Publication year - 1983
Publication title -
british journal of pharmacology
Language(s) - English
Resource type - Journals
SCImago Journal Rank - 2.432
H-Index - 211
eISSN - 1476-5381
pISSN - 0007-1188
DOI - 10.1111/j.1476-5381.1983.tb10004.x
Subject(s) - depolarization , toxin , venom , tetrodotoxin , marine toxin , neurotoxin , membrane potential , biology , scorpion toxin , chemistry , pharmacology , biophysics , biochemistry , scorpion
1 Quinquestriatus toxin (QTX) isolated from the venom of a scorpion ( Leiurus quinquestriatus ) and sea anemone ( Anemonia sulcata ) toxin II enhanced the twitch response of the rat and mouse diaphragms and like crotamine (isolated from the venom of Crotalus durissus terrificus ) caused spontaneous fasciculation of the muscle. 2 Trains of action potentials in muscles at 70–250 Hz, which could not be antagonized by (+)‐tubocurarine, were triggered by single stimulation or occurred spontaneously after treatment with these toxins. 3 QTX and toxin II prolonged the rat muscle action potential 3 to 4 fold whereas crotamine prolonged the action potential by only 30%. 4 The membrane potential was depolarized from about −82 mV to −55 mV by crotamine 2 μg ml −1 , −41 mV by toxin II 5 μg ml −1 and to −50 mV by QTX 1 μg ml −1 . The concentrations to induce 50% maximal depolarization (K 0.5 ) were 0.07, 0.15 and > 0.4 μg ml −1 , respectively, for QTX, crotamine and toxin II, whereas the rates of depolarization were in the order toxin II > crotamine > QTX. The depolarizing effects of crotamine and QTX, but not of toxin II, were saturable. 5 The depolarizing effects of all three toxins were irreversible whereas the membrane potential could be restored by tetrodotoxin non‐competitively. 6 Simultaneous treatment with crotamine and QTX or crotamine and toxin II at concentrations below K 0.5 caused only additive effects on depolarization. 7 When the muscle was depolarized by pretreating with a saturating concentration of crotamine, the onset of depolarization by QTX was greatly retarded whereas that by toxin II was unaffected.

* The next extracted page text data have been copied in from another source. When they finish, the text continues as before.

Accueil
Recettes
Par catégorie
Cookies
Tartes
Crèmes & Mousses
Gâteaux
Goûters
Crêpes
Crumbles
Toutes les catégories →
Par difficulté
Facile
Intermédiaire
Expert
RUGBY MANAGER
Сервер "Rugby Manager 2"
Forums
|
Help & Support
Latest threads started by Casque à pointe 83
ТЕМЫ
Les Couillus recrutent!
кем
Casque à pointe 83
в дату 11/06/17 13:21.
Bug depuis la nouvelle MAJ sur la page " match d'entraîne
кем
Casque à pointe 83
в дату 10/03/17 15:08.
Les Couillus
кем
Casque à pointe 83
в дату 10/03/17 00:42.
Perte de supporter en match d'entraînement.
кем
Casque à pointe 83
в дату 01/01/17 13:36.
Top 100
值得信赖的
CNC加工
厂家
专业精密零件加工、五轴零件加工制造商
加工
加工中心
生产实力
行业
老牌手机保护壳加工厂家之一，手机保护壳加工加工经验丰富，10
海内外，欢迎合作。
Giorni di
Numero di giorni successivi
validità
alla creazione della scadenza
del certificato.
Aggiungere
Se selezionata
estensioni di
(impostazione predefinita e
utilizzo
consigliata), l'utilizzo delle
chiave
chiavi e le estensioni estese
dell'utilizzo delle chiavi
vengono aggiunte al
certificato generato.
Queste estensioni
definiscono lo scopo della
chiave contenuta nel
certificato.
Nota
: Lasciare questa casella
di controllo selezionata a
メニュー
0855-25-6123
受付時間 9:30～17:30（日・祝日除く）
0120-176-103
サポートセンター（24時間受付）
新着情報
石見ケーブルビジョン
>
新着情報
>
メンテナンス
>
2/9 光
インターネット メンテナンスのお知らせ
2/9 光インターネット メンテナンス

Action potentials were further prolonged in both cases. 8 It is inferred that all three peptide toxins act at sites on the sodium channel and the binding sites for QTX and crotamine overlap to a considerable extent. On the other hand, the site for toxin II appears not to overlap with that of crotamine but may overlap with that of QTX.